# Polisher Vibration



## Manson23 (Apr 9, 2014)

Hi All,

Recently used my Megs G220 to machine polish a few panels of my car, I found really high levels of vibration, so much so that my hand was tingling, this was with the pad properly centered on the backing plate! any advice or is this normal with such a machine?


----------



## GNshaving (Feb 13, 2014)

Hi mate, if that polisher is an orbital then that's normal.


----------



## Manson23 (Apr 9, 2014)

Cheers for the reply! Sorry forgot to say that it is indeed a Dual Action polisher, do the higher end DA polishers such as the Flex 3401 or the Rupes polishers have such high levels of vibration as well?


----------



## Spoony (May 28, 2007)

It's normal but you've got to be careful with how much you use it incase it can end up with you having HAVS


----------



## Steampunk (Aug 11, 2011)

Whilst entry-level 8mm DA's such as this will always have some level of vibration - which can be hard on your wrists if used regularly - I have found that careful selection of pad, backing plate, and polishing style to massively help in occasional use. This is coming from a long-term G110V2 (US G220) user...

Firstly, I would avoid 6" backing plates and 6-1/2"+ pads, or smaller pads which are over 1" tall. These will all enhance vibration. 

Stick to lightweight, low-profile, 5-1/2" pads for major correction (LC Hydro-Tech 'Rotary' pads, microfiber cutting discs, etc.) and for the most part things aren't too uncomfortable. If you want to drop some coin, I would use Scholl Concepts Spider pads. These are by far and away the smoothest running pads on a DA I have had the pleasure to use, and really help to cut down on vibration. 

Lastly, I would also avoid using top speed (6). For the most part, many corrective tasks can easily be accomplished at speeds 3-5, where the vibrations are at a lower, less jarring frequency.
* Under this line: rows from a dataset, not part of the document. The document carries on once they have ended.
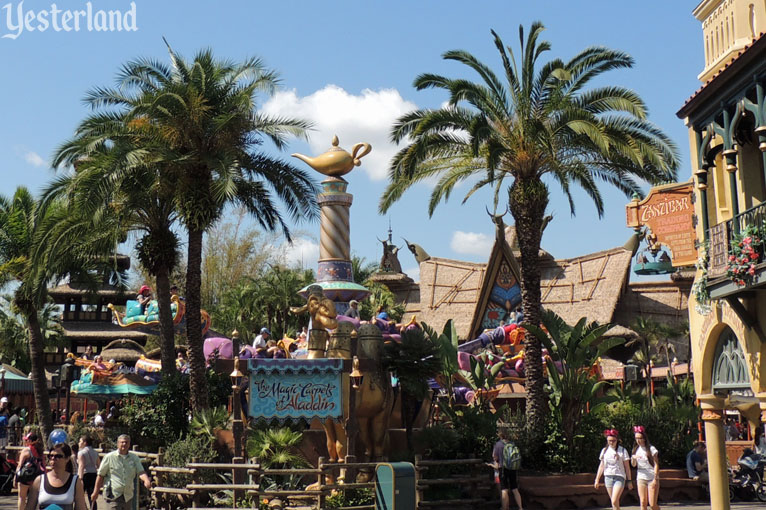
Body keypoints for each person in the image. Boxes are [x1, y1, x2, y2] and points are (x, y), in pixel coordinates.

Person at [91, 435, 151, 510]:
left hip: (127, 496)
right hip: (113, 495)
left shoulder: (134, 458)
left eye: (126, 442)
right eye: (122, 442)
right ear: (118, 443)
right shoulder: (109, 457)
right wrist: (95, 492)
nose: (124, 444)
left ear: (129, 444)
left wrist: (146, 480)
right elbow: (100, 475)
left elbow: (141, 472)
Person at [25, 442, 87, 510]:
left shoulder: (75, 482)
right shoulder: (39, 480)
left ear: (67, 458)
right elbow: (29, 507)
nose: (53, 459)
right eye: (51, 456)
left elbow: (81, 507)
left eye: (58, 456)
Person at [594, 429, 632, 510]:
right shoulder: (604, 451)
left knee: (614, 500)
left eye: (613, 441)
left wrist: (629, 481)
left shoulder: (622, 450)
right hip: (608, 476)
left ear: (617, 440)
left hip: (619, 476)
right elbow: (601, 465)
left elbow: (627, 467)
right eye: (609, 441)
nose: (611, 442)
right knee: (614, 502)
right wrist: (597, 479)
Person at [491, 428, 523, 510]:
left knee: (504, 489)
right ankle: (520, 508)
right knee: (514, 488)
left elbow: (495, 457)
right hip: (513, 468)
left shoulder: (498, 445)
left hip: (503, 469)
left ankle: (505, 508)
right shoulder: (512, 444)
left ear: (500, 434)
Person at [631, 425, 659, 510]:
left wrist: (655, 478)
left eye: (640, 438)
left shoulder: (651, 449)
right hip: (641, 477)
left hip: (651, 477)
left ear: (644, 438)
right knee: (643, 502)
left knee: (652, 504)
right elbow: (633, 465)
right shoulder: (635, 449)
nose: (638, 440)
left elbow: (656, 464)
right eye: (636, 438)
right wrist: (633, 458)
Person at [16, 432, 45, 510]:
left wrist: (16, 478)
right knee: (32, 499)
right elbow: (43, 465)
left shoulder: (26, 450)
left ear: (30, 441)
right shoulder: (40, 450)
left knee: (22, 498)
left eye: (26, 440)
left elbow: (20, 465)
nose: (25, 442)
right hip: (36, 478)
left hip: (25, 477)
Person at [77, 435, 100, 510]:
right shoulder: (95, 452)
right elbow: (98, 465)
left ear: (84, 442)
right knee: (92, 496)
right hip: (94, 475)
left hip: (85, 475)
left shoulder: (81, 453)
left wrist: (80, 479)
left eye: (80, 441)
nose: (79, 443)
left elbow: (81, 466)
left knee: (79, 496)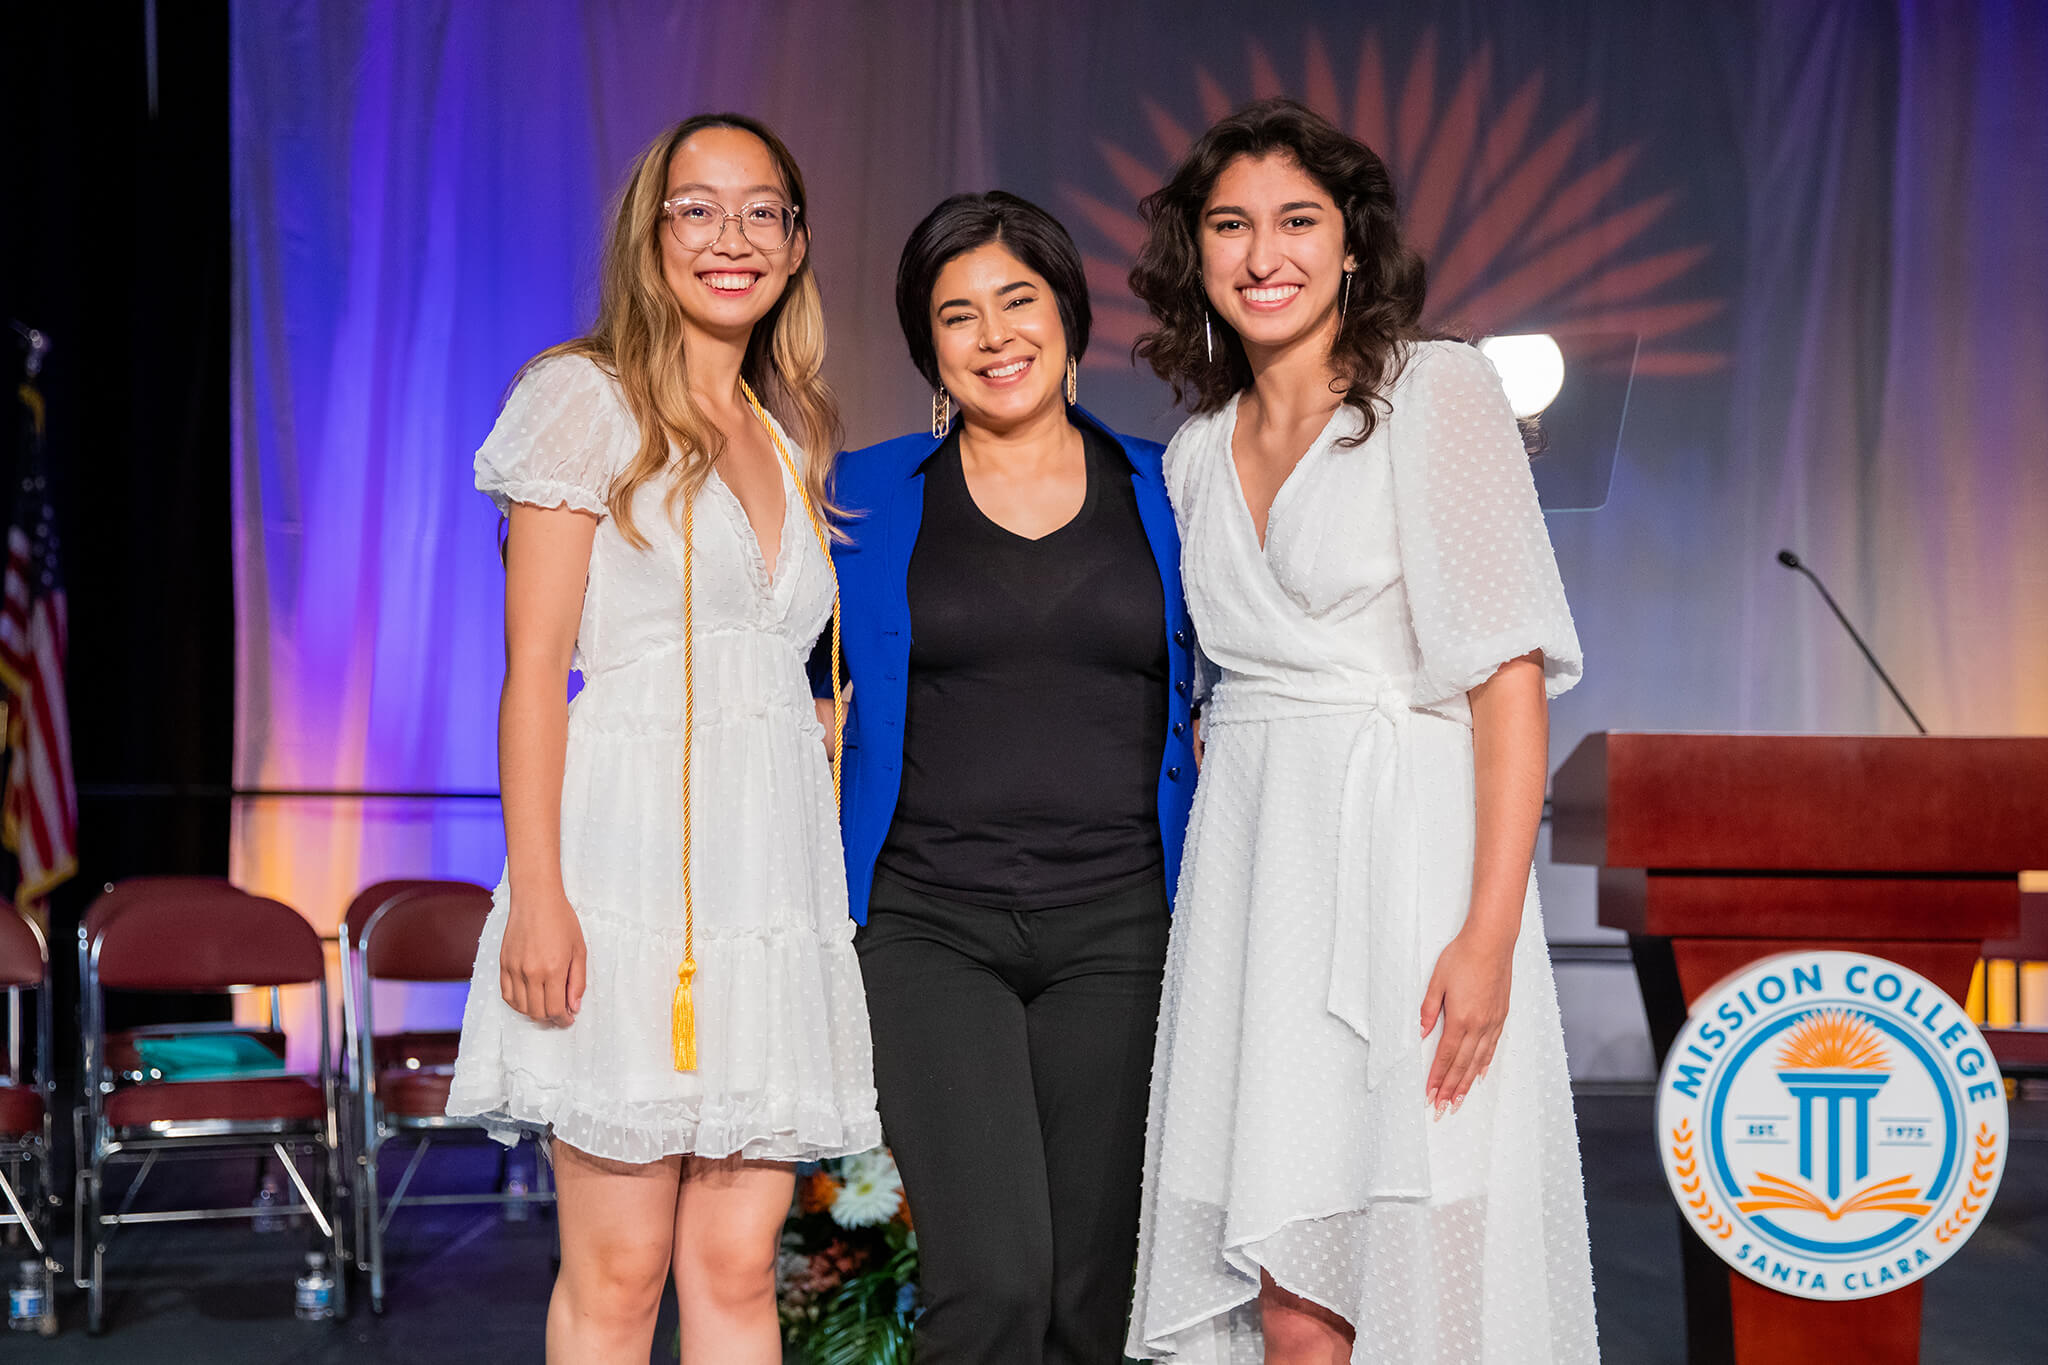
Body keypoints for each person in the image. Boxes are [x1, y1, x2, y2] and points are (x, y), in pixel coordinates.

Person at [1122, 98, 1600, 1364]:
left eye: (1296, 220)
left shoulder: (1432, 391)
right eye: (1230, 224)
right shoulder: (1189, 454)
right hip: (1258, 885)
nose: (1262, 253)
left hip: (1413, 871)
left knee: (1423, 1258)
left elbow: (1505, 681)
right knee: (1293, 1295)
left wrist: (1490, 930)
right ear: (1196, 252)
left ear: (1350, 247)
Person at [445, 113, 880, 1365]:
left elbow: (752, 665)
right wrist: (538, 898)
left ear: (795, 245)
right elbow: (534, 676)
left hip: (764, 890)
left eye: (762, 211)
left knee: (740, 1270)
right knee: (621, 1267)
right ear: (652, 232)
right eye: (697, 207)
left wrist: (815, 724)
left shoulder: (786, 437)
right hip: (622, 883)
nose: (729, 236)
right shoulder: (579, 398)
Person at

Furthermore, learning to lightly cradle the machine also helps to lessen the vibration transfer to your body. 

If you want to invest in something a little higher-end, Rupes machines have been heralded since their release as being smoother (Especially at high speeds.), and Meguiar's also recently released the MT300, with one of the primary features of its development being reduced vibration and user fatigue over the G-series. However, for the lowest vibration levels, a rotary - which has no oscillating parts - will still be king. 

Hopefully this helps...

Steampunk


----------



## Andy-P (Jun 1, 2014)

Yep, one of the reasons why I bought a rotary instead.


----------



## m4rkymark (Aug 17, 2014)

Agree with andyp, I couldn't use a da, too much vibration.


----------



## GNshaving (Feb 13, 2014)

No problems mate


----------



## greymda (Feb 16, 2014)

take a look at the new Meguiars thin DA foam discs. they are very thin and Michael Stoops stated that vibration on a DA using those is way less.


----------



## tattookev (Apr 28, 2014)

Ifound the meguires ones still vibratedba bit but noticeably less than my autoglm ones


----------